▶ **Text provided**:
Parisi was working on the skid when a pallet suspended from the Copiapo's cables broke, spilling a draft of cargo onto the skid and into the water. A bronze case struck Parisi's leg and knocked him into the water. Although saved from drowning by a fellow longshoreman, Parisi suffered totally disabling injuries to his shoulder, head, leg and foot. Treating the accident as though it had occurred on land, Pittston and Michigan Mutual commenced paying the maximum rate of compensation under the New York Workmen's Compensation Law — $55. per week. And when Parisi filed a claim for compensation under the federal Longshoremen's Act, 33 U.S.C. § 901 et seq., they asserted that his only remedy was under the State Act. But the Deputy Commissioner, after a hearing, concluded that the Longshoremen's Act applied because the injury "was sustained upon the navigable waters of the United States." He then entered an award for $70. per week — the maximum rate of compensation payable under the Longshoremen's Act — during the continuation of Parisi's temporary total disability plus a lump sum of $630. to cover, retroactively, the difference between $70. per week and the $55. paid weekly under the State Act. This action, seeking judicial review of the administrative decision, followed.
The federal statute permits a maximum weekly recovery of $70., 33 U.S.C. § 906 (b), § 908(b), with total benefits limited to $24,000, 33 U.S.C. § 914(m). In contrast, the State Act provides a maximum weekly award of $55., with gross compensation for a temporary total disability limited to $6500. McKinney's Consolidated Laws of New York, c. 67, Workmen's Compensation Law (1964 Cum.Supp.) § 15, subd. 2.
I.
The 1927 Longshoremen's and Harbor Workers' Compensation Act, like most statutes, cannot be considered in vacuo, but must be understood in the context of the judicial history which led to its passage. Southern Pacific Co. v. Jensen, 244 U.S. 205, 37 S.Ct. 524, 61 L.Ed. 1086 (1917), marks the genesis of that history. There, the Supreme Court concerned itself with the reach of a state compensation act, holding that such a statute could not be applied, constitutionally, to an injury suffered on a gangway running from a vessel on navigable waters to a pier. Considerations of uniformity, it said, required that jurisdiction to award compensation for such injuries be exclusively federal. Two successive Congressional attempts to allow the application of state law were struck down as improper delegations. Knickerbocker Ice Co. v. Stewart, 253 U.S. 149, 40 S.Ct. 438, 64 L.Ed. 834 (1920); State of Washington v. W.C. Dawson Co., 264 U.S. 219, 44 S.Ct. 302, 68 L.Ed. 646 (1924). At the same time, however, Jensen's absolute rule was modified by the "maritime but local" doctrine, which provided that state jurisdiction could extend to maritime activities which were of local as opposed to national concern. See 76 Harv.L.Rev. 96 (1962).

▶ **What is needed**:
Copy the Longshoremen's Act passage from "The federal statute" up to and including "15, subd. 2.", swapping "gross compensation" for "total compensation".

(Chart reading exercises)
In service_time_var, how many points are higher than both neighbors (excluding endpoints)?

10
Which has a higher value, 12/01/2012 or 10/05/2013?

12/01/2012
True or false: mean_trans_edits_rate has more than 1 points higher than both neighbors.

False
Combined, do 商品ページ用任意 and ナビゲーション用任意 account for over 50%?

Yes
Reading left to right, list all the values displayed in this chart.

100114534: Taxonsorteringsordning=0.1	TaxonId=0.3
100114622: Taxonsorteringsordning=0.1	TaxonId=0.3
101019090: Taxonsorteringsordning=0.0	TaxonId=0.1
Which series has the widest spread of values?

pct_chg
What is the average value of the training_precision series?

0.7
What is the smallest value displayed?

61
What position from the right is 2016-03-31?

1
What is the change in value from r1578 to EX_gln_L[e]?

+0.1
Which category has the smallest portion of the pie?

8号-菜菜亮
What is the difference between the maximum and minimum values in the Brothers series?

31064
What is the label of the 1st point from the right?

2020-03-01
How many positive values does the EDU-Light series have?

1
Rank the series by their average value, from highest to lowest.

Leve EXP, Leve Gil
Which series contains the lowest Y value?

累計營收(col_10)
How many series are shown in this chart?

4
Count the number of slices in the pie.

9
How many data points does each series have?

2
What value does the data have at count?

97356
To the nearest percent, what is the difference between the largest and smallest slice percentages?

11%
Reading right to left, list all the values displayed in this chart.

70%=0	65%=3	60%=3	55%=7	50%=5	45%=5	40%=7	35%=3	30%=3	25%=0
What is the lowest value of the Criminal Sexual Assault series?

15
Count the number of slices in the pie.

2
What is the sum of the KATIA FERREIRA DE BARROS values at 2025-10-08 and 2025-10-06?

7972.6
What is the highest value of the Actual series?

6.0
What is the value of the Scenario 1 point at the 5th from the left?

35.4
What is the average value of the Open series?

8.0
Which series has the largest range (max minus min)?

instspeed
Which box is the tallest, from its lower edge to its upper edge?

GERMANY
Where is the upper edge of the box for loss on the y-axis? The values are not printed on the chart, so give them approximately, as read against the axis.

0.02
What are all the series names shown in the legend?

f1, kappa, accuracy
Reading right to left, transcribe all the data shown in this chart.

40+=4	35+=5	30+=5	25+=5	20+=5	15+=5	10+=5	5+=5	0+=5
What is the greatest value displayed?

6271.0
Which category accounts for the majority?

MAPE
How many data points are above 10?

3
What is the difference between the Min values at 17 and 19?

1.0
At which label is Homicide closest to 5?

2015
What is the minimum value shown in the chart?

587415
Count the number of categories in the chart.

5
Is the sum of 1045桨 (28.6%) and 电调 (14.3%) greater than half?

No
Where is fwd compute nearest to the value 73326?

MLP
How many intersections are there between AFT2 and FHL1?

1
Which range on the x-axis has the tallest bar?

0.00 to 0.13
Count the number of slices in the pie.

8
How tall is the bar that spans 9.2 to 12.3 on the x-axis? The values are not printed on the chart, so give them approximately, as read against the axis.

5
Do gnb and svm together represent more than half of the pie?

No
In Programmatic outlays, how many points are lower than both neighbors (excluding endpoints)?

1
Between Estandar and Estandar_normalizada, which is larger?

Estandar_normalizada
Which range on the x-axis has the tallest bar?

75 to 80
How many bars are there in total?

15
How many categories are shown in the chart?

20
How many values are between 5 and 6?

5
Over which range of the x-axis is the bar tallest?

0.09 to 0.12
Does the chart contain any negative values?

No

▶ **Answer to the problem**:
The federal statute permits a maximum weekly recovery of $70., 33 U.S.C. § 906 (b), § 908(b), with total benefits limited to $24,000, 33 U.S.C. § 914(m). In contrast, the State Act provides a maximum weekly award of $55., with total compensation for a temporary total disability limited to $6500. McKinney's Consolidated Laws of New York, c. 67, Workmen's Compensation Law (1964 Cum.Supp.) § 15, subd. 2.